I want to train with SGD on say 10% of cifar10. However, I want that 10% to be the same fraction of cifar10 and not change once training has started. How does one do this?

The only way I’ve thought of doing this was loop through all the data of cifar10 and once I’ve extracted the first 10% of the data, save it in a numpy file and then use that for training later and load that with a different dataloader. Would that work? What do people think?


How does one create a data set in pytorch and save it into a file to later be used?
(Artur Lacerda) #2

You can use torch.utils.data.sampler.SubsetRandomSampler. Something like:

cifar_dataset = torchvision.datasets.CIFAR10(root='./data', transform=transform)
subset_indices = # select your indices here
subset_loader = torch.utils.data.DataLoader(cifar_dataset, batch_size=32, shuffle=True, sampler=SubsetRandomSampler(subset_indices), ...)


(MirandaAgent) #3

Ah I think that should work? But I find it confusing that the description says that:

Samples elements randomly from a given list of indices, without replacement.

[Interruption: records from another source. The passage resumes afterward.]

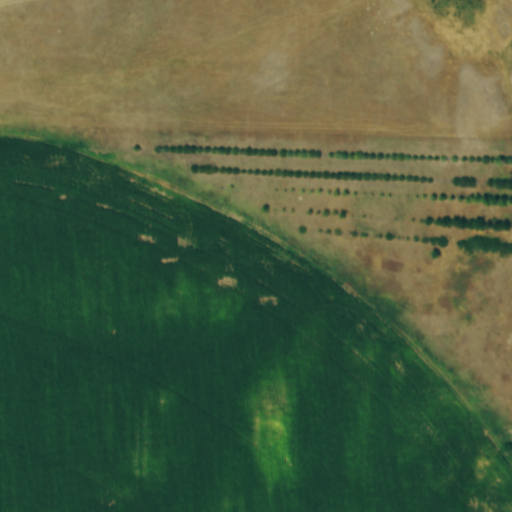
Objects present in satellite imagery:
crop: (204, 363)
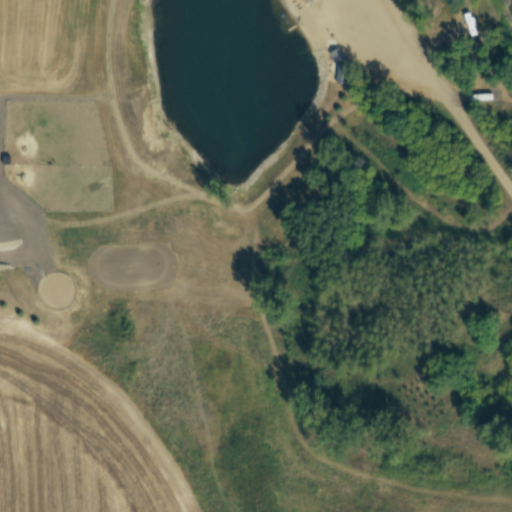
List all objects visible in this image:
road: (444, 93)
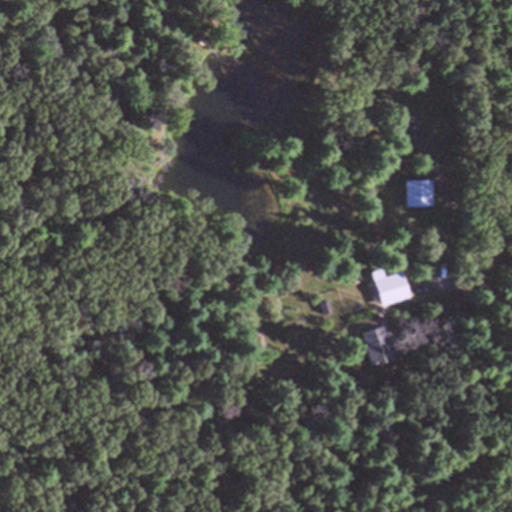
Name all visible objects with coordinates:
building: (414, 194)
building: (383, 288)
building: (370, 346)
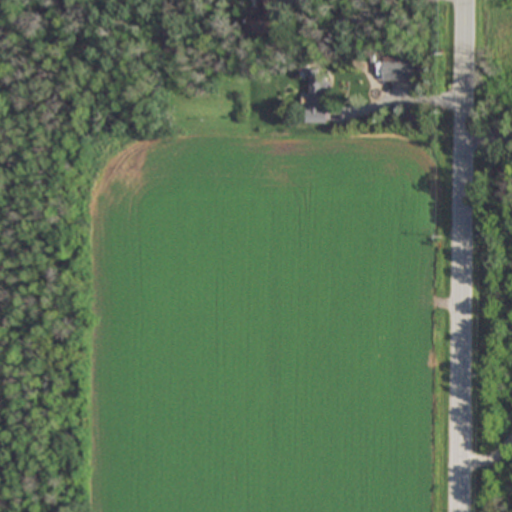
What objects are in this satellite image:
road: (389, 12)
building: (264, 17)
building: (264, 17)
building: (175, 34)
building: (175, 34)
building: (394, 68)
building: (394, 68)
road: (398, 95)
building: (316, 96)
building: (316, 96)
road: (488, 147)
road: (463, 256)
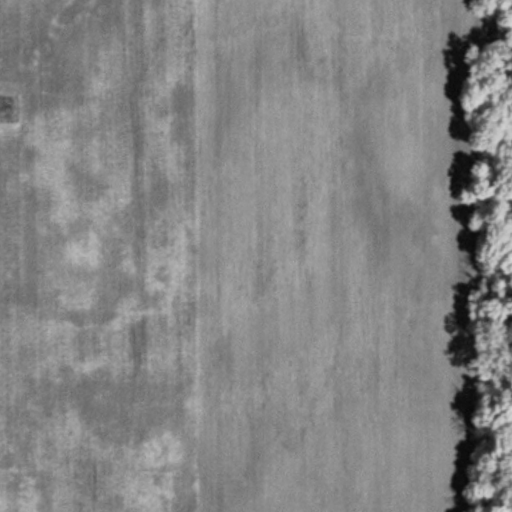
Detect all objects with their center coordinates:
power tower: (1, 103)
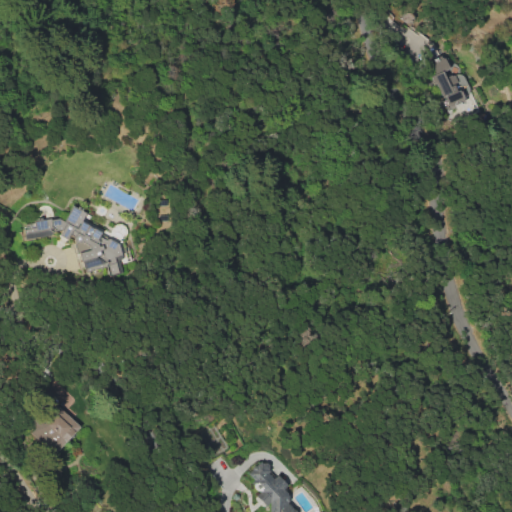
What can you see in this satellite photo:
building: (446, 82)
building: (79, 240)
building: (80, 242)
road: (465, 411)
building: (53, 429)
road: (240, 463)
road: (20, 483)
building: (268, 488)
building: (269, 489)
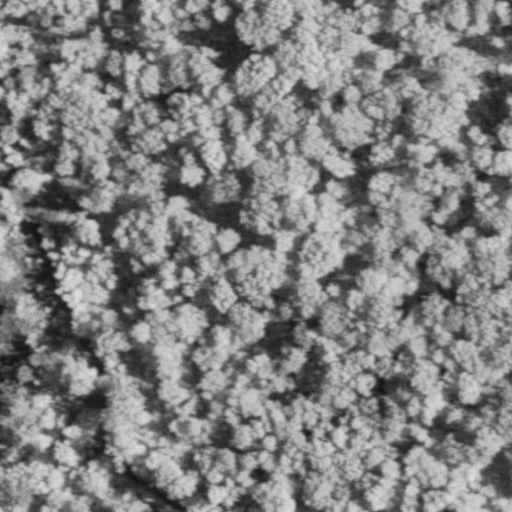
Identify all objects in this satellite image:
road: (86, 342)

but at the same time it receives a list of indices. Do you know what’s the deal with that?


(MirandaAgent) #4

btw do you know if the answer u provided can aid in solving:

thats really the problem I am trying to solve.


(MirandaAgent) #5

I think I know how. Just sort the indices according to the criteron I have, save those indices and recover them from a file whenever I need them. Then use ur data sampler!


(Artur Lacerda) #6

SubsetRandomSampler restricts the DataLoader to the list of indices you pass. Otherwise everything is the same: the dataloader generates batches from these indices without replacement and in random order. This is useful for example when you want to split your dataset in train/validation, you can split the indices and build two data_loaders restricted two each subset.

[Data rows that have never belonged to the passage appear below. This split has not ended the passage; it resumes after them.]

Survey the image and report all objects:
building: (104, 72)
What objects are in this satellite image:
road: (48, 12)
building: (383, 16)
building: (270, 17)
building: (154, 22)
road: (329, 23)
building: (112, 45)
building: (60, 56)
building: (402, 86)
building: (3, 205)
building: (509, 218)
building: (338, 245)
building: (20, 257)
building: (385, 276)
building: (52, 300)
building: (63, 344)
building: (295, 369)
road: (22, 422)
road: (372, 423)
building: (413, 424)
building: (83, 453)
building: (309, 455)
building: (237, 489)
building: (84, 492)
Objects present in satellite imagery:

And I believe you can do what you want with SequentialSampler (assuming it its important not to shuffle). Generate the train/test indices using your rule and build two data loaders.


(MirandaAgent) #7

The thing is that during training I do want the batches to be produced Randomly, but I don’t want my subset to be produced randomly, I want it to be created according to the criterion I developed. How does that change things? Should I use SequentialSampler or RandomSampler? This second sampler through me off a bit.


(Artur Lacerda) #8

Maybe something like this:

cifar_dataset = torchvision.datasets.CIFAR10(root='./data', transform=transform)
train_indices = # select train indices according to your rule
test_indices = # select test indices according to your rule
train_loader = torch.utils.data.DataLoader(cifar_dataset, batch_size=32, shuffle=True, sampler=SubsetRandomSampler(train_indices))
test_loader = torch.utils.data.DataLoader(cifar_dataset, batch_size=32, shuffle=True, sampler=SubsetRandomSampler(test_indices))

If your rule can be computed fast, you don’t even have to bother saving it to a file. Btw, CIFAR10 has a standard train/test division and the snippet above splits the train set further. Do you want to ignore the original split or just using the train set is fine?


(MirandaAgent) #9

oh no I just realized my criterion is sort of expensive to compute I requires changing the labels according to my criterion…I think Im going to have to create and save a new data set so that I change the labels according to this criterion only once…


(MirandaAgent) #10

actually artur, how do you get any indices?


How does one obtain indicies from a dataloader?